Of particular interest is whether the emerging visual taxonomy offers any interesting insights into language-based interaction between a human being and a cognitive robot. Based on the pictographic representations developed so far, Figure 18 illustrates the required configuration and, as can be seen, the implication is that such an arrangement will only function properly if both partners (the human and the robot) exploit ostensive-inferential recursive mind reading. Since such abilities are beyond the capabilities of state-of-the-art robots and autonomous agents, this might serve to explain the somewhat primitive nature of contemporary language-based human-robot interaction [66]. It also explains why it is not appropriate to simply take off-the-shelf speech technology components (automatic speech recognizers, speech synthesizers and dialogue systems) and merely interface them with a mobile robotic platform; the integration must be much deeper if it is to be effective [67].

Illustration of language-based interaction between a human being and a cognitive robot. As in Figure 16, communicative interaction is founded on two-way recursive mind reading.
Indeed, the immense mismatch between the cognitive, behavioural and linguistic capabilities of human beings and those possessed by even the most advanced artificial cognitive systems, coupled with human beings' propensity to deploy a complex ToM perspective when dealing with interactive agents, underpins the importance of providing artificial systems with some degree of visual, vocal and behavioural coherence, if the interaction is to be at all effective [68, 69, 70]. Indeed, if such coherence is not the subject of careful and balanced design, then there is a real danger of inadvertently creating the conditions under which the human user will fall into the ‘uncanny valley’ [71] and reject the system, due to an inability to accommodate its anomalous behaviours [72, 73, 74].
3.11. Self-awareness
Finally (and with the risk of entering into difficult and controversial territory), it is possible to use the visual language being developed here to address the enigmatic issue of self-awareness: the sense of agency and consciousness [75, 76, 77]. For example, it has already been argued (in Section 3.7) that memory may be used to store representations of increasing degrees of complexity, which can contribute to increasing levels of efficiency in a unity's ability to interact with its external environment (including other unities). However, the representations thus far have been concerned with the fidelity of stored information pertaining to other, whereas the same arguments may be made with respect to the fidelity of stored information pertaining to self.

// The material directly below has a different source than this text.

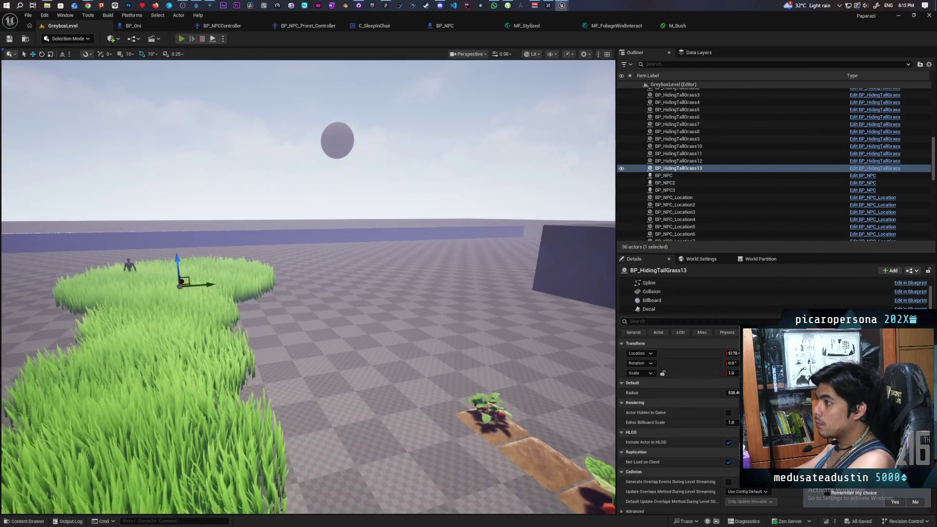
# - Play in editor with Alt+P, walking the character in and out of the grass patches, then Esc
pyautogui.press('alt+p')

This raises an obvious philosophical question: if, by virtue of its existence, a unity already has access to information about itself, why (as is argued by enactive and radical embodied theories of cognition [78]) would it need to invoke an additional representation of itself? The answer, emerging from the insights created by the visual language being developed here (and tying in with contemporary views on the role of predictive processing in linking exteroceptive and interoceptive perceptions [79, 80]) is that such internal representations have predictive power. That is, a representation may be used to explore ”What if?” scenarios prior to committing the organism to some, potentially catastrophic, action. Hence, a unity that has an ability to simulate itself would be in a position to imagine itself in different spatiotemporal contexts (that is, different times or places) 10 . Such a situation is illustrated in Figure 19a.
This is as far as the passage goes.